During the 2010 legislative session, lawmakers in the Idaho House and Senate couldn't come to an agreement on how to prevent drivers from using their cell phones to text while driving.  The bill to prevent the practice died through a procedural maneuver on the last day of the session, but one lawmaker, Rep. Marv Hagedorn, R-Meridian, says the issue will be back during the 2011 legislative session.  Hagedorn told IdahoReporter.com Thursday that he is working with local law enforcement agencies to craft a new texting ban.

State Rep. Raul Labrador, R-Eagle, killed the final version of the texting ban, which had already received the blessing of the Idaho Senate, on the grounds that it would have been impossible for officers to enforce the ban without subpoenaing a driver's phone records into court.  Hagedorn himself argued against the ban, saying that officers would have to prove drivers were texting and not dialing the phone, an all but impossible feat.

Hagedorn's proposal for the 2011 session, which he says is still in the works, would create an entirely new category of offenses for those who do a number of things that lead to distracted and unsafe driving, including texting.  State law already provides for prosecution of those cited for inattentive or reckless driving,  but Hagedorn's bill would create "negligent driving," which could be used against those who text, eat, read, or practice other unsafe behaviors behind the wheel of a moving vehicle.

There would be one catch for officers trying to enforce the law if it's passed next year: those using cell phones or eating behind the wheel would also need to exhibit unsafe driving, such as speeding or weaving.  When asked about potential scenarios that would not warrant a ticket under his plan, Hagedorn explained that a law enforcement official could observe someone eating behind the wheel, but would be unable to ticket that person unless he or she was driving unsafely.

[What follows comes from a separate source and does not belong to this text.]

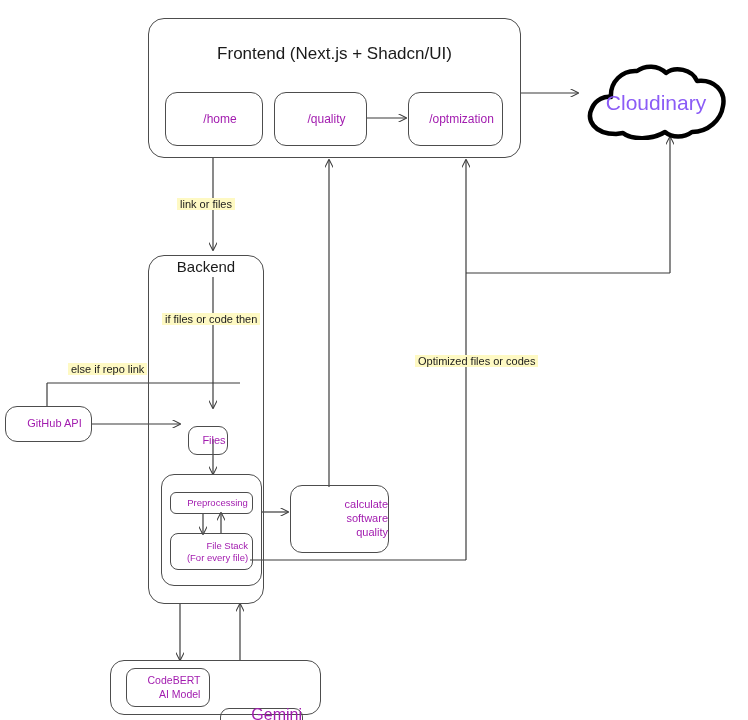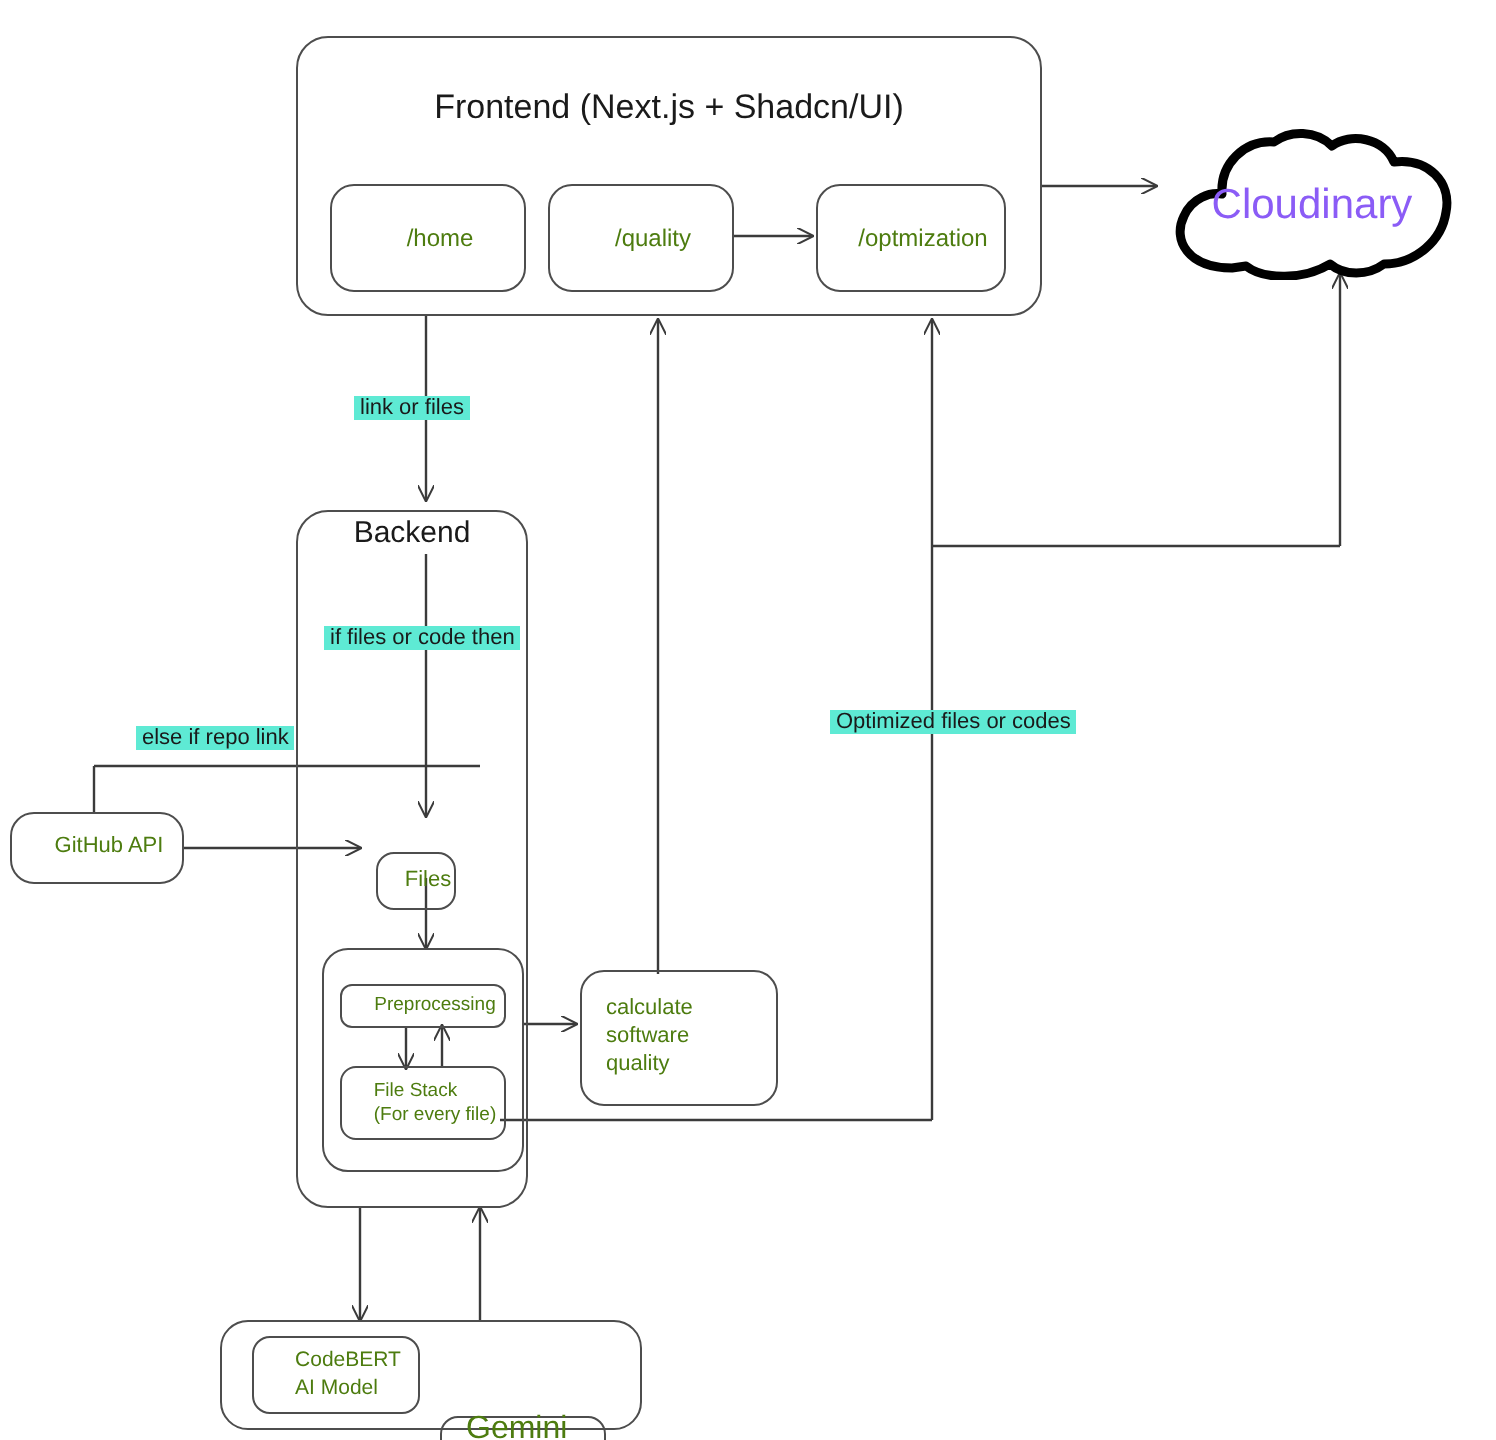"/home" .node { color: #4d7c0f -> #a21caf; text-align: left -> right }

The penalty for Hagedorn's bill would be a citation, which would mean a fine and court costs for offenders.  The plan would also leave the door open for officers to ratchet up the charge to inattentive driving if they feel a driver's behavior is particularly dangerous.  If charged with that offense, potential offenders would face a misdemeanor charge, which would likely mean a fine, but jail time could also be possible if convicted.

Hagedorn stressed that the bill he's working on is not yet complete.  "I have talked with some other lawmakers, the Meridian Police Department, Idaho State Police, and Fraternal Order of Police and am trying to make sure that everyone I talk to is comfortable with the final product," said Hagedorn.